Menem le juró a Albino Gómez que era frondizista, Kirchner le pidió a Bordón que armara un plan a la manera de Frigerio, y Dujovne se siente mitad desarrollista y mitad radical. Tanto en el kirchnerismo como en otras variantes justicialistas, socialdemócratas e independientes, muchísimos dirigentes declaman los mismo, aunque lo interpretan de distintas formas. Se podría decir, parafraseando a Perón, que a esta altura del partido todos somos desarrollistas. Pero lo cierto es que el desarrollismo parece un alma en pena y en busca de un cuerpo, un mito añorado pero eternamente saboteado por la comunidad política; su derrotero coincide, por contraste, con la decadencia autodestructiva en la que estuvimos inmersos a lo largo de tantas décadas de frustración y malentendidos.

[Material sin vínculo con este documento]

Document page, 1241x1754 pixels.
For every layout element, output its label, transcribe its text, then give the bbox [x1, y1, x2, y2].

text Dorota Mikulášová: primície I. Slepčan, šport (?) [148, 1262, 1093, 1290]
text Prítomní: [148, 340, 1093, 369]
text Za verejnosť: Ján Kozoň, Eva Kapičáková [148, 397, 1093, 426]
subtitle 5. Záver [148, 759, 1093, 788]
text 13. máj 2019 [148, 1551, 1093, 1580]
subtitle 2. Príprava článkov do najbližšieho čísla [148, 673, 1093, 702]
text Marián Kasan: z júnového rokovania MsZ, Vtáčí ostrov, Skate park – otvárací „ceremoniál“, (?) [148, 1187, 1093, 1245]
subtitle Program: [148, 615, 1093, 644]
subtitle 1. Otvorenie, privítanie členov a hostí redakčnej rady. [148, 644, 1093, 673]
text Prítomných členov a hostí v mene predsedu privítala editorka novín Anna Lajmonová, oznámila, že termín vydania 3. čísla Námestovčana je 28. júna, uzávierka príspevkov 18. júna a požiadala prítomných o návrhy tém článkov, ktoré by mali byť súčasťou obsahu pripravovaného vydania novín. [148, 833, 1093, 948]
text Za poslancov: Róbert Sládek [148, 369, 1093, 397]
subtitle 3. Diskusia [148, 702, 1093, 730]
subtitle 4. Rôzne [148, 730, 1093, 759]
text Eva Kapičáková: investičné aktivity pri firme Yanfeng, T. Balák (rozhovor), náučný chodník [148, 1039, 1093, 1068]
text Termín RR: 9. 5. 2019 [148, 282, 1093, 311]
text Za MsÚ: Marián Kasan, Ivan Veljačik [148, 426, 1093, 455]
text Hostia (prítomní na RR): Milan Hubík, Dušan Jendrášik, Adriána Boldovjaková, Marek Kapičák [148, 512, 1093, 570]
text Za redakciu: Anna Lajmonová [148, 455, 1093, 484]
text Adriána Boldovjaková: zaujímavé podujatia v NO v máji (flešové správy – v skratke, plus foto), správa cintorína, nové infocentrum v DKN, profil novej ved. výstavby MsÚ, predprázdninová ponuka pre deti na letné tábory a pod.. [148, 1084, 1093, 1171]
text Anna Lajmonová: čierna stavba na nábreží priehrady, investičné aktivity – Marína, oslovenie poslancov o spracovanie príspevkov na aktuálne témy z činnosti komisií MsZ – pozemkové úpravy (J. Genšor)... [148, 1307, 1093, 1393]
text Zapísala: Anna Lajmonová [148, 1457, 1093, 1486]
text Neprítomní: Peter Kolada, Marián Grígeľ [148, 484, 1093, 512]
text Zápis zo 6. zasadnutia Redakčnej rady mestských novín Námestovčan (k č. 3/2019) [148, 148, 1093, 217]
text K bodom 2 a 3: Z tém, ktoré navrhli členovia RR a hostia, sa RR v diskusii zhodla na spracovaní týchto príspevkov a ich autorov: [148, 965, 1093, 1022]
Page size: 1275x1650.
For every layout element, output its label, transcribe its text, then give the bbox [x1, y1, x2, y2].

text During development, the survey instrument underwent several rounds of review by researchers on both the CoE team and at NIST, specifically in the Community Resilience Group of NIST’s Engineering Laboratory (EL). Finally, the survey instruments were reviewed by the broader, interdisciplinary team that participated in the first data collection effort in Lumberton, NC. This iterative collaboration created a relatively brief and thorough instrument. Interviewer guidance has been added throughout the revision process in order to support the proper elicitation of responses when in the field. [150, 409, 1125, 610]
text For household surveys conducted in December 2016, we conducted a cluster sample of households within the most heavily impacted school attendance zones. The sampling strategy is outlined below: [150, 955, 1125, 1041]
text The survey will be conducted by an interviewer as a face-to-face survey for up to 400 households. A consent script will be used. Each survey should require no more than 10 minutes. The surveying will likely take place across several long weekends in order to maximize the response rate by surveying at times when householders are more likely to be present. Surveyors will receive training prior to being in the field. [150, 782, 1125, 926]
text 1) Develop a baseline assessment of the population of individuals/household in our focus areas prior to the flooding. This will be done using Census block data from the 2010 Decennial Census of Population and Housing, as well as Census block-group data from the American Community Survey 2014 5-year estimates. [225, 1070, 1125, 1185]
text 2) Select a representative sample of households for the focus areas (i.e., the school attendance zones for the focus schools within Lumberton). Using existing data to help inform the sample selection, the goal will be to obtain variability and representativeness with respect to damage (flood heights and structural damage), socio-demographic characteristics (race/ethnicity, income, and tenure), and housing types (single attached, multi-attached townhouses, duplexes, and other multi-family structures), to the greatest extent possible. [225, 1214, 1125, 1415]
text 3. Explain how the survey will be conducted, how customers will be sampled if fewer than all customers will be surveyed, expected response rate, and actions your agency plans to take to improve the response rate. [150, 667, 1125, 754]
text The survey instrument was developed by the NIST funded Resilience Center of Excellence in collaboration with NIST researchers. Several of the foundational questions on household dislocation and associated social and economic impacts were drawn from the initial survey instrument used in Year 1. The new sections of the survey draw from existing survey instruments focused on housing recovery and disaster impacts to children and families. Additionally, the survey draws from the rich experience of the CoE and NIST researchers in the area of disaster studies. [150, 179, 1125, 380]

«Las condiciones de la victoria» podría ser un punto de encuentro para los imprescindibles acuerdos que deberán tejerse después de octubre. No se trata de un texto condescendiente, como presumen los progres o los populistas, ni una Biblia ortodoxa: hará tragar saliva a unos y a otros con su severidad fiscal, su rescate de lo nacional y popular, su obstinación por la seguridad jurídica y su desprejuicio con la inversión extranjera siempre y cuando esté dirigida por el Estado hacia la producción. Frigerio, acusado de «dirigista«, explica que aquellas gestiones con el FMI «no tuvieron otro propósito que evitar una catástrofe» y la temida cesación de pagos. Redacta párrafos inequívocos de doloroso sentido común: el plan de austeridad se basa en limitar los gastos de la población a lo que realmente el país produce. Para obtener buenos resultados, el equilibrio del presupuesto estatal «se conseguirá en buena medida con la reducción sustancial de la burocracia». Y se pronuncia contra los antagonismos emotivos y los clichés de quienes buscaron la estabilización sin desarrollo, o el desarrollo sin estabilización: los reaccionarios que lo boicotearon y los inefables militantes del «izquierdismo literario» que lo resistieron, en una doble pinza donde ambos se dieron la mano. Alguien le dijo hace unos días a Mauricio Macri algo que lo dejó pensando: «La Argentina es un carro lleno de mercadería muy valiosa que está encajado en el barro. Hay que empujar todos juntos y al mismo tiempo para sacarlo y no perder lo que tenemos». Es una metáfora simple, pero por momentos parece imposible en esta sociedad suicida.